Chocolate milk is an effective postexercise drink that improves recovery, according to the results of a small, randomized trial reported in the February issue of the International Journal of Sport Nutrition and Exercise Metabolism. "Our study indicates that chocolate milk is a strong alternative to other commercial sports drinks in helping athletes recover from strenuous, energy-depleting exercise," coauthor Joel M. Stager, PhD, from Indiana University in Bloomington, said in a news release. "Chocolate milk contains an optimal carbohydrate to protein ratio, which is critical for helping refuel tired muscles after strenuous exercise and can enable athletes to exercise at a high intensity during subsequent workouts."
On 3 separate days, 9 male, endurance-trained cyclists performed an interval workout followed by 4 hours of recovery, and a subsequent endurance trial to exhaustion at 70% maximum oxygen consumption (VO2max). In a single-blind, randomized design, the men drank equivalent volumes of chocolate milk, fluid replacement drink (FR), or carbohydrate replacement drink (CR) immediately after the first exercise bout and 2 hours of recovery. The chocolate milk and CR had equivalent carbohydrate content. Primary endpoints were time to exhaustion, average heart rate, rating of perceived exertion, and total work for the endurance exercise.
Time to exhaustion and total work were significantly greater for chocolate milk than for CR trials, suggesting that chocolate milk is a more effective recovery aid between 2 exhausting exercise bouts. And in addition to the immediate effects on the next ride, the protein in the milk will help in stimulating muscle repair.
Study limitations include the possibility that the 4-hour recovery period limited the complete digestion of the complex carbohydrates contained in CR. "The results of this study suggest that chocolate milk, with its high carbohydrate and protein content, may be considered an effective alternative to commercial CR for recovery from exhausting, glycogen-depleting exercise," the authors write.
According to the authors, the amount of stored glycogen in skeletal muscles influences exercise performance, and delaying carbohydrate ingestion for 2 hours after a workout can reduce the rate of glycogen resynthesis by half. Studies noted by the authors have suggested that 50 to 75 g of carbohydrate be ingested within 30 to 45 minutes after exercise, with ingestion of 1.2 to 1.5 g carbohydrate per kilogram of body weight per hour for the next few hours.
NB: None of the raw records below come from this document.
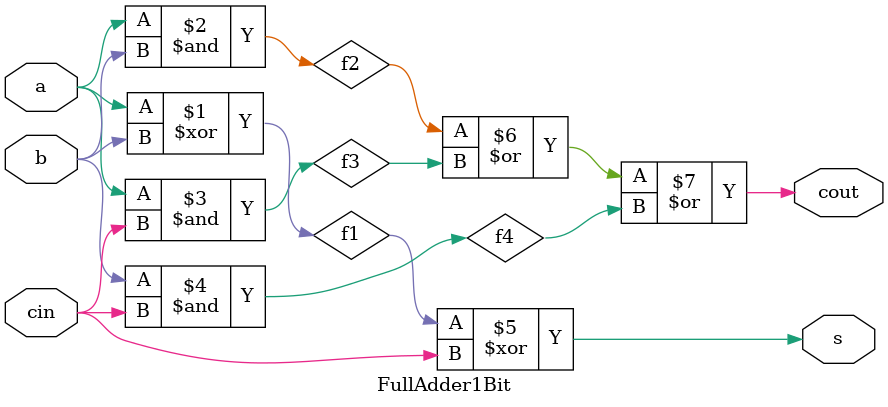
<source format=v>
module FullAdder1Bit(a, b, cin, s, cout);
input a, b, cin;
output s, cout;

wire f1, f2, f3, f4;

xor U1 (f1, a, b);
and U2 (f2, a, b);
and U3 (f3, a, cin);
and U4 (f4, b, cin);
xor U5 (s, f1, cin);
or U6 (cout, f2, f3, f4);

endmodule
</source>
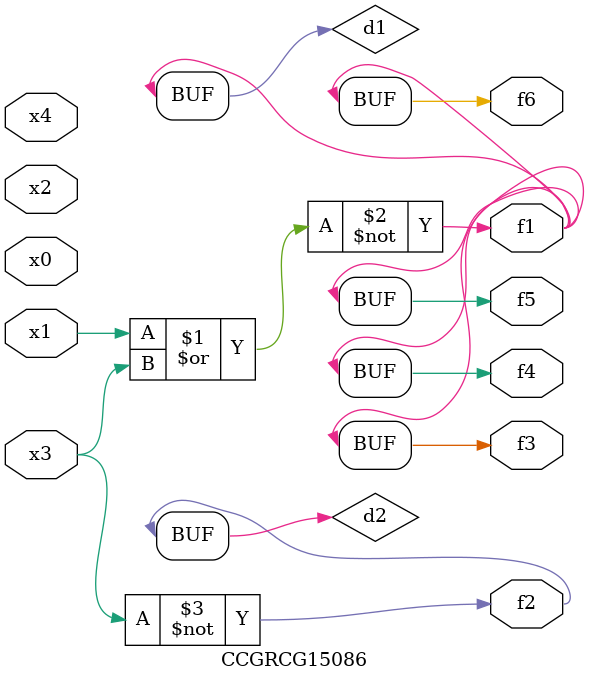
<source format=v>
module CCGRCG15086(
	input x0, x1, x2, x3, x4,
	output f1, f2, f3, f4, f5, f6
);

	wire d1, d2;

	nor (d1, x1, x3);
	not (d2, x3);
	assign f1 = d1;
	assign f2 = d2;
	assign f3 = d1;
	assign f4 = d1;
	assign f5 = d1;
	assign f6 = d1;
endmodule

</source>
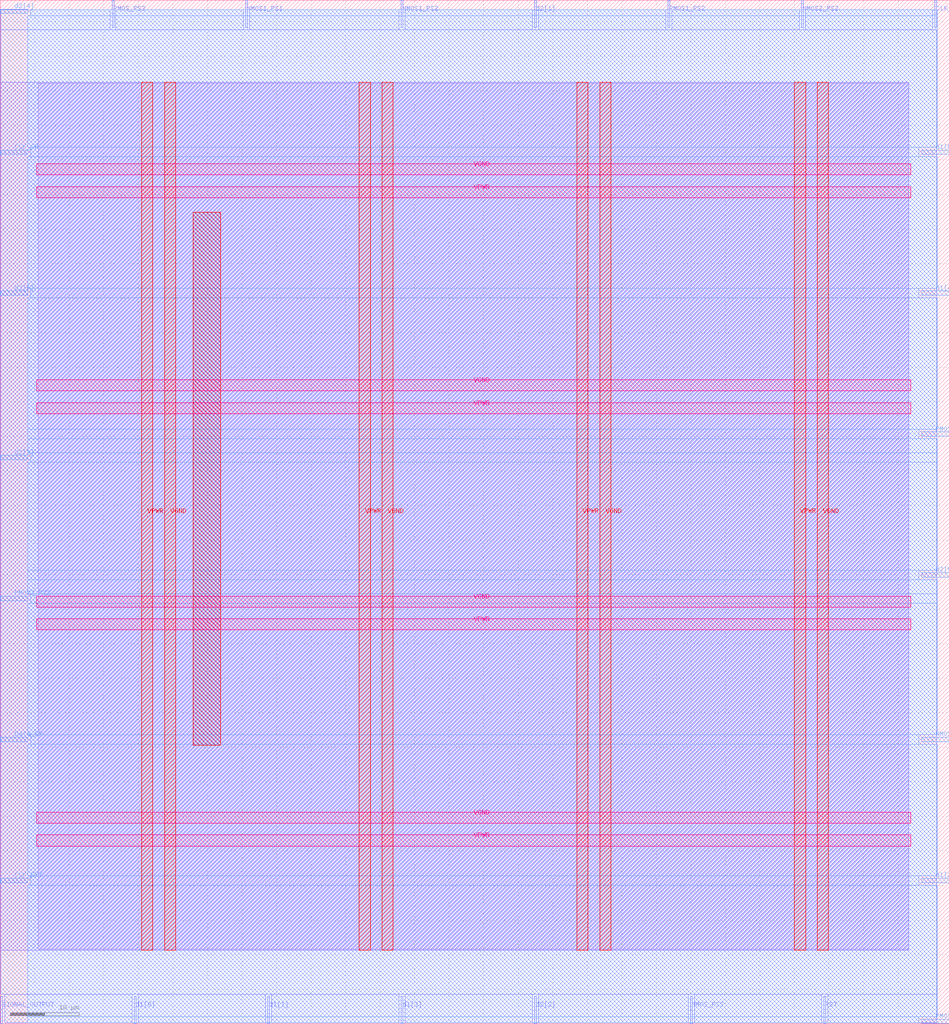
<source format=lef>
VERSION 5.7 ;
  NOWIREEXTENSIONATPIN ON ;
  DIVIDERCHAR "/" ;
  BUSBITCHARS "[]" ;
MACRO Top
  CLASS BLOCK ;
  FOREIGN Top ;
  ORIGIN 0.000 0.000 ;
  SIZE 137.405 BY 148.125 ;
  PIN CLK_EXT
    PORT
      LAYER met3 ;
        RECT 0.000 20.440 4.000 21.040 ;
    END
  END CLK_EXT
  PIN CLK_PLL
    PORT
      LAYER met2 ;
        RECT 135.330 144.125 135.610 148.125 ;
    END
  END CLK_PLL
  PIN CLK_SR
    PORT
      LAYER met3 ;
        RECT 0.000 125.840 4.000 126.440 ;
    END
  END CLK_SR
  PIN Data_SR
    PORT
      LAYER met3 ;
        RECT 0.000 40.840 4.000 41.440 ;
    END
  END Data_SR
  PIN NMOS1_PS1
    PORT
      LAYER met2 ;
        RECT 35.510 144.125 35.790 148.125 ;
    END
  END NMOS1_PS1
  PIN NMOS1_PS2
    PORT
      LAYER met2 ;
        RECT 58.050 144.125 58.330 148.125 ;
    END
  END NMOS1_PS2
  PIN NMOS2_PS1
    PORT
      LAYER met3 ;
        RECT 133.405 40.840 137.405 41.440 ;
    END
  END NMOS2_PS1
  PIN NMOS2_PS2
    PORT
      LAYER met2 ;
        RECT 116.010 144.125 116.290 148.125 ;
    END
  END NMOS2_PS2
  PIN NMOS_PS3
    PORT
      LAYER met2 ;
        RECT 99.910 0.000 100.190 4.000 ;
    END
  END NMOS_PS3
  PIN PMOS1_PS1
    PORT
      LAYER met3 ;
        RECT 133.405 85.040 137.405 85.640 ;
    END
  END PMOS1_PS1
  PIN PMOS1_PS2
    PORT
      LAYER met2 ;
        RECT 96.690 144.125 96.970 148.125 ;
    END
  END PMOS1_PS2
  PIN PMOS2_PS1
    PORT
      LAYER met3 ;
        RECT 133.405 0.040 137.405 0.640 ;
    END
  END PMOS2_PS1
  PIN PMOS2_PS2
    PORT
      LAYER met3 ;
        RECT 0.000 61.240 4.000 61.840 ;
    END
  END PMOS2_PS2
  PIN PMOS_PS3
    PORT
      LAYER met2 ;
        RECT 16.190 144.125 16.470 148.125 ;
    END
  END PMOS_PS3
  PIN RST
    PORT
      LAYER met2 ;
        RECT 119.230 0.000 119.510 4.000 ;
    END
  END RST
  PIN SIGNAL_OUTPUT
    PORT
      LAYER met2 ;
        RECT 0.090 0.000 0.370 4.000 ;
    END
  END SIGNAL_OUTPUT
  PIN VGND
    USE GROUND ;
    PORT
      LAYER met5 ;
        RECT 5.280 122.860 131.800 124.460 ;
    END
    PORT
      LAYER met5 ;
        RECT 5.280 91.580 131.800 93.180 ;
    END
    PORT
      LAYER met5 ;
        RECT 5.280 60.300 131.800 61.900 ;
    END
    PORT
      LAYER met5 ;
        RECT 5.280 29.020 131.800 30.620 ;
    END
    PORT
      LAYER met4 ;
        RECT 118.305 10.640 119.905 136.240 ;
    END
    PORT
      LAYER met4 ;
        RECT 86.795 10.640 88.395 136.240 ;
    END
    PORT
      LAYER met4 ;
        RECT 55.285 10.640 56.885 136.240 ;
    END
    PORT
      LAYER met4 ;
        RECT 23.775 10.640 25.375 136.240 ;
    END
  END VGND
  PIN VPWR
    USE POWER ;
    PORT
      LAYER met5 ;
        RECT 5.280 119.560 131.800 121.160 ;
    END
    PORT
      LAYER met5 ;
        RECT 5.280 88.280 131.800 89.880 ;
    END
    PORT
      LAYER met5 ;
        RECT 5.280 57.000 131.800 58.600 ;
    END
    PORT
      LAYER met5 ;
        RECT 5.280 25.720 131.800 27.320 ;
    END
    PORT
      LAYER met4 ;
        RECT 115.005 10.640 116.605 136.240 ;
    END
    PORT
      LAYER met4 ;
        RECT 83.495 10.640 85.095 136.240 ;
    END
    PORT
      LAYER met4 ;
        RECT 51.985 10.640 53.585 136.240 ;
    END
    PORT
      LAYER met4 ;
        RECT 20.475 10.640 22.075 136.240 ;
    END
  END VPWR
  PIN d1[0]
    PORT
      LAYER met2 ;
        RECT 19.410 0.000 19.690 4.000 ;
    END
  END d1[0]
  PIN d1[1]
    PORT
      LAYER met2 ;
        RECT 38.730 0.000 39.010 4.000 ;
    END
  END d1[1]
  PIN d1[2]
    PORT
      LAYER met3 ;
        RECT 133.405 20.440 137.405 21.040 ;
    END
  END d1[2]
  PIN d1[3]
    PORT
      LAYER met2 ;
        RECT 58.050 0.000 58.330 4.000 ;
    END
  END d1[3]
  PIN d1[4]
    PORT
      LAYER met3 ;
        RECT 133.405 105.440 137.405 106.040 ;
    END
  END d1[4]
  PIN d1[5]
    PORT
      LAYER met3 ;
        RECT 133.405 125.840 137.405 126.440 ;
    END
  END d1[5]
  PIN d2[0]
    PORT
      LAYER met3 ;
        RECT 0.000 105.440 4.000 106.040 ;
    END
  END d2[0]
  PIN d2[1]
    PORT
      LAYER met2 ;
        RECT 77.370 144.125 77.650 148.125 ;
    END
  END d2[1]
  PIN d2[2]
    PORT
      LAYER met2 ;
        RECT 77.370 0.000 77.650 4.000 ;
    END
  END d2[2]
  PIN d2[3]
    PORT
      LAYER met3 ;
        RECT 0.000 81.640 4.000 82.240 ;
    END
  END d2[3]
  PIN d2[4]
    PORT
      LAYER met3 ;
        RECT 0.000 146.240 4.000 146.840 ;
    END
  END d2[4]
  PIN d2[5]
    PORT
      LAYER met3 ;
        RECT 133.405 64.640 137.405 65.240 ;
    END
  END d2[5]
  OBS
      LAYER li1 ;
        RECT 5.520 10.795 131.560 136.085 ;
      LAYER met1 ;
        RECT 0.070 10.640 131.560 136.240 ;
      LAYER met2 ;
        RECT 0.100 143.845 15.910 146.725 ;
        RECT 16.750 143.845 35.230 146.725 ;
        RECT 36.070 143.845 57.770 146.725 ;
        RECT 58.610 143.845 77.090 146.725 ;
        RECT 77.930 143.845 96.410 146.725 ;
        RECT 97.250 143.845 115.730 146.725 ;
        RECT 116.570 143.845 135.050 146.725 ;
        RECT 0.100 4.280 135.610 143.845 ;
        RECT 0.650 0.155 19.130 4.280 ;
        RECT 19.970 0.155 38.450 4.280 ;
        RECT 39.290 0.155 57.770 4.280 ;
        RECT 58.610 0.155 77.090 4.280 ;
        RECT 77.930 0.155 99.630 4.280 ;
        RECT 100.470 0.155 118.950 4.280 ;
        RECT 119.790 0.155 135.610 4.280 ;
      LAYER met3 ;
        RECT 4.400 145.840 135.635 146.705 ;
        RECT 4.000 126.840 135.635 145.840 ;
        RECT 4.400 125.440 133.005 126.840 ;
        RECT 4.000 106.440 135.635 125.440 ;
        RECT 4.400 105.040 133.005 106.440 ;
        RECT 4.000 86.040 135.635 105.040 ;
        RECT 4.000 84.640 133.005 86.040 ;
        RECT 4.000 82.640 135.635 84.640 ;
        RECT 4.400 81.240 135.635 82.640 ;
        RECT 4.000 65.640 135.635 81.240 ;
        RECT 4.000 64.240 133.005 65.640 ;
        RECT 4.000 62.240 135.635 64.240 ;
        RECT 4.400 60.840 135.635 62.240 ;
        RECT 4.000 41.840 135.635 60.840 ;
        RECT 4.400 40.440 133.005 41.840 ;
        RECT 4.000 21.440 135.635 40.440 ;
        RECT 4.400 20.040 133.005 21.440 ;
        RECT 4.000 1.040 135.635 20.040 ;
        RECT 4.000 0.175 133.005 1.040 ;
      LAYER met4 ;
        RECT 27.895 40.295 31.905 117.465 ;
  END
END Top
END LIBRARY


</source>
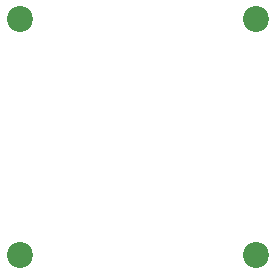
<source format=gbr>
%TF.GenerationSoftware,KiCad,Pcbnew,(5.1.5)-3*%
%TF.CreationDate,2020-05-01T16:04:52+02:00*%
%TF.ProjectId,SX1280_module,53583132-3830-45f6-9d6f-64756c652e6b,rev?*%
%TF.SameCoordinates,Original*%
%TF.FileFunction,NonPlated,1,2,NPTH,Drill*%
%TF.FilePolarity,Positive*%
%FSLAX46Y46*%
G04 Gerber Fmt 4.6, Leading zero omitted, Abs format (unit mm)*
G04 Created by KiCad (PCBNEW (5.1.5)-3) date 2020-05-01 16:04:52*
%MOMM*%
%LPD*%
G04 APERTURE LIST*
%TA.AperFunction,ComponentDrill*%
%ADD10C,2.200000*%
%TD*%
G04 APERTURE END LIST*
D10*
%TO.C,MH1*%
X109000000Y-121000000D03*
%TO.C,MH2*%
X129000000Y-101000000D03*
X129000000Y-121000000D03*
%TO.C,MH1*%
X109000000Y-101000000D03*
M02*

</source>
The current trial is a single-blind, randomized, crossover experimental study using endurance athletes as their own controls to compare the effect of 3 types of drinks: chocolate milk, FR, and CR with the equivalent carbohydrate content of chocolate milk, on performance as measured by time to exhaustion, average heart rate, rating of perceived exertion, and total work performed.
These findings of usefulness of chocolate milk as a protein/carbohydrate recovery drink were confirmed in a second study done in 2011.